Your objective
An exact transcription of every entry is required, with the images left out.

Dataset content

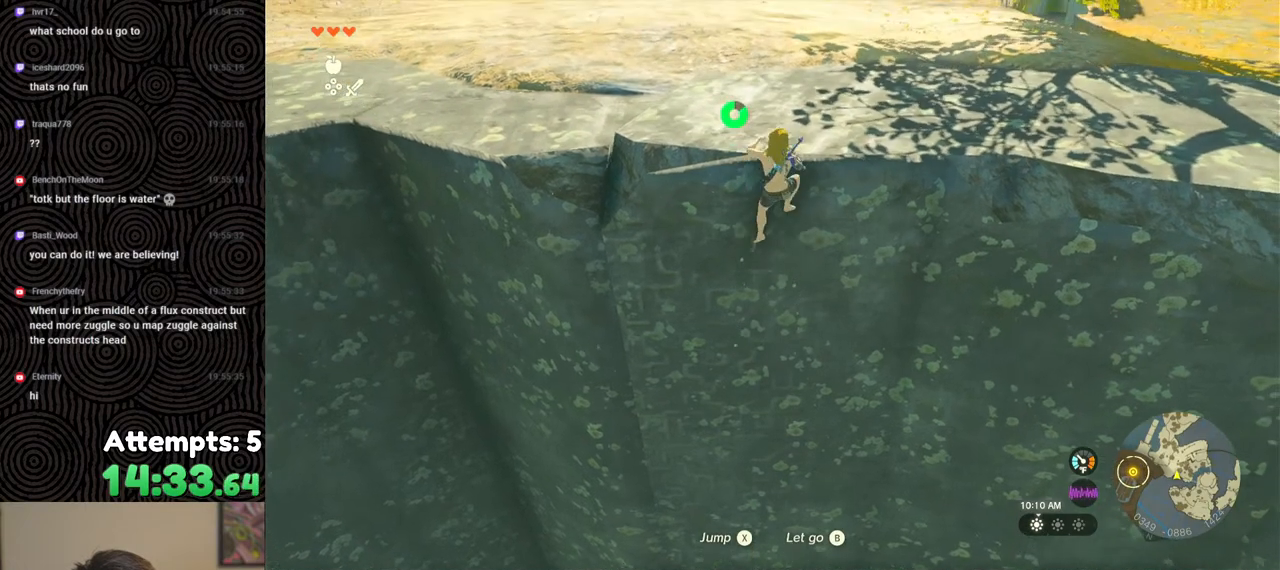
{"buttons": [], "left_stick": "up", "right_stick": "center", "events": [[33, "X", "up"], [83, "X", "down"], [150, "X", "up"], [200, "X", "down"], [267, "X", "up"], [317, "X", "down"], [383, "X", "up"], [417, "X", "down"], [483, "X", "up"]]}
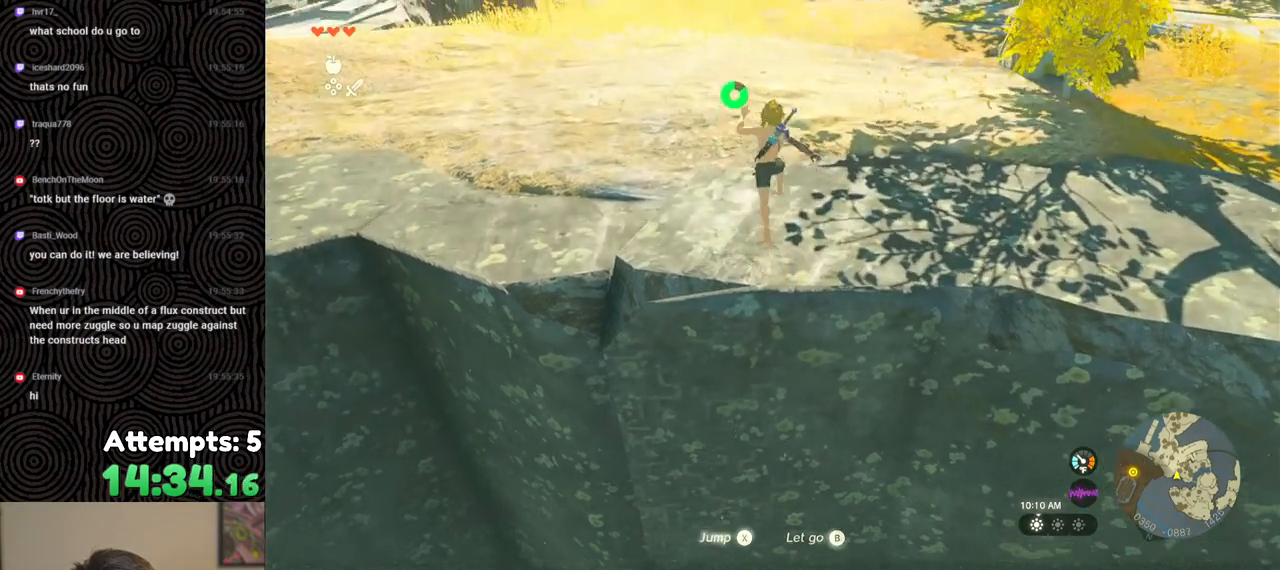
{"buttons": ["DPAD_UP"], "left_stick": "up", "right_stick": "center", "events": [[17, "X", "down"], [50, "DPAD_UP", "down"], [83, "X", "up"]]}
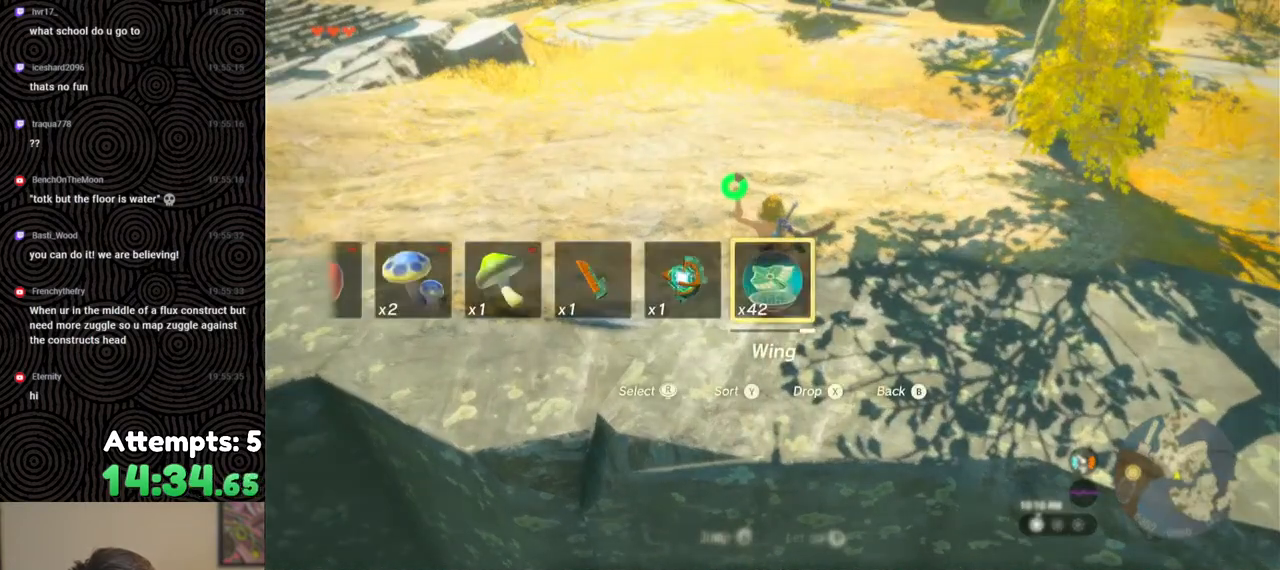
{"buttons": ["DPAD_UP"], "left_stick": "up", "right_stick": "center", "events": []}
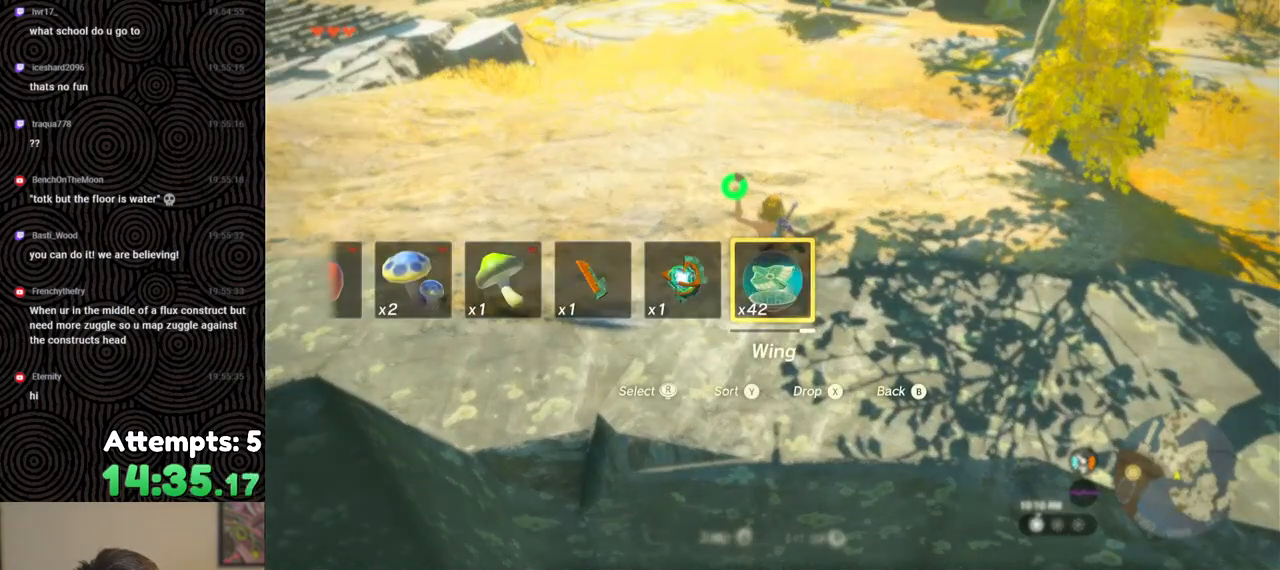
{"buttons": ["DPAD_UP"], "left_stick": "up", "right_stick": "center", "events": []}
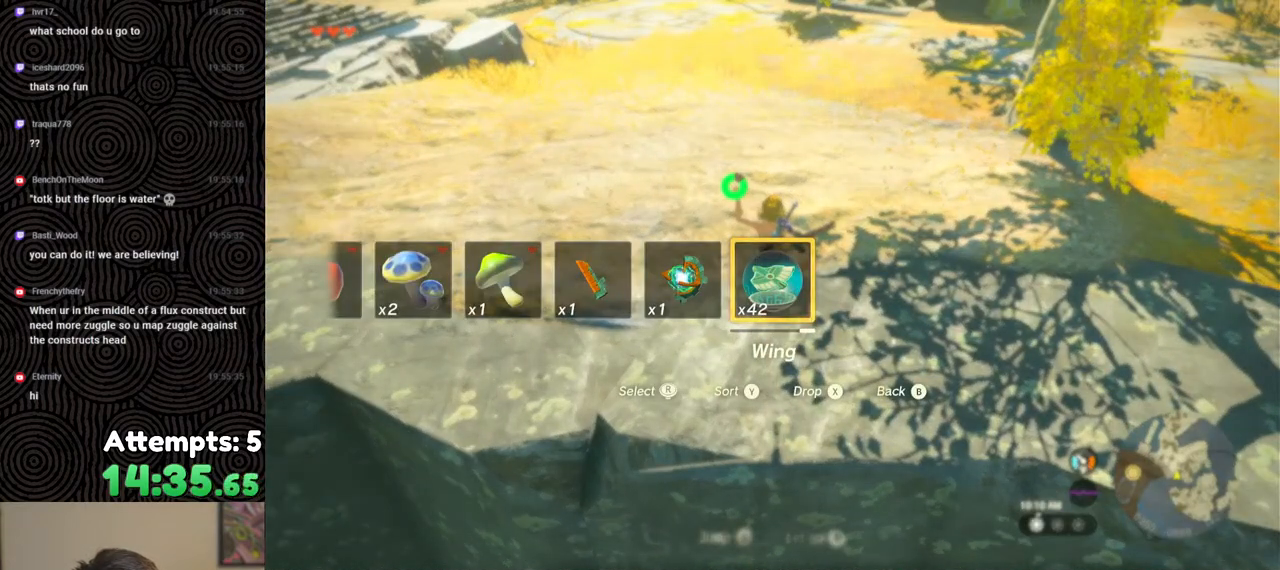
{"buttons": ["DPAD_UP"], "left_stick": "up", "right_stick": "center", "events": []}
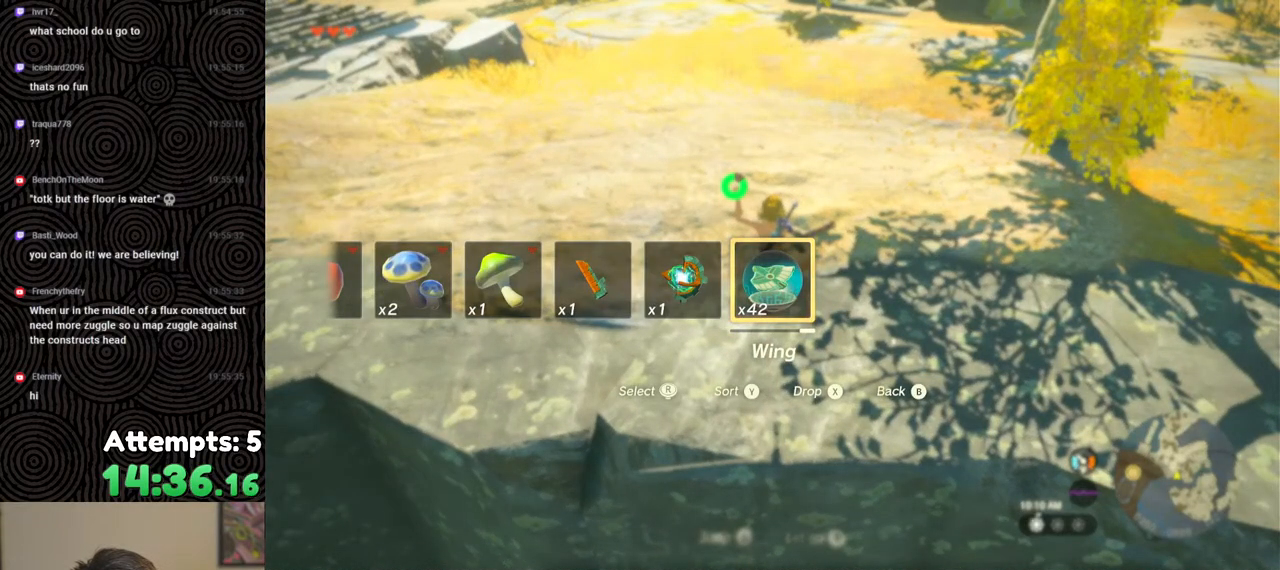
{"buttons": ["DPAD_UP"], "left_stick": "up", "right_stick": "center", "events": []}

Exercise answer
{"buttons": [], "left_stick": "up", "right_stick": "center", "events": [[33, "X", "up"], [83, "X", "down"], [150, "X", "up"], [200, "X", "down"], [267, "X", "up"], [317, "X", "down"], [383, "X", "up"], [417, "X", "down"], [483, "X", "up"]]}
{"buttons": ["DPAD_UP"], "left_stick": "up", "right_stick": "center", "events": [[17, "X", "down"], [50, "DPAD_UP", "down"], [83, "X", "up"]]}
{"buttons": ["DPAD_UP"], "left_stick": "up", "right_stick": "center", "events": []}
{"buttons": ["DPAD_UP"], "left_stick": "up", "right_stick": "center", "events": []}
{"buttons": ["DPAD_UP"], "left_stick": "up", "right_stick": "center", "events": []}
{"buttons": ["DPAD_UP"], "left_stick": "up", "right_stick": "center", "events": []}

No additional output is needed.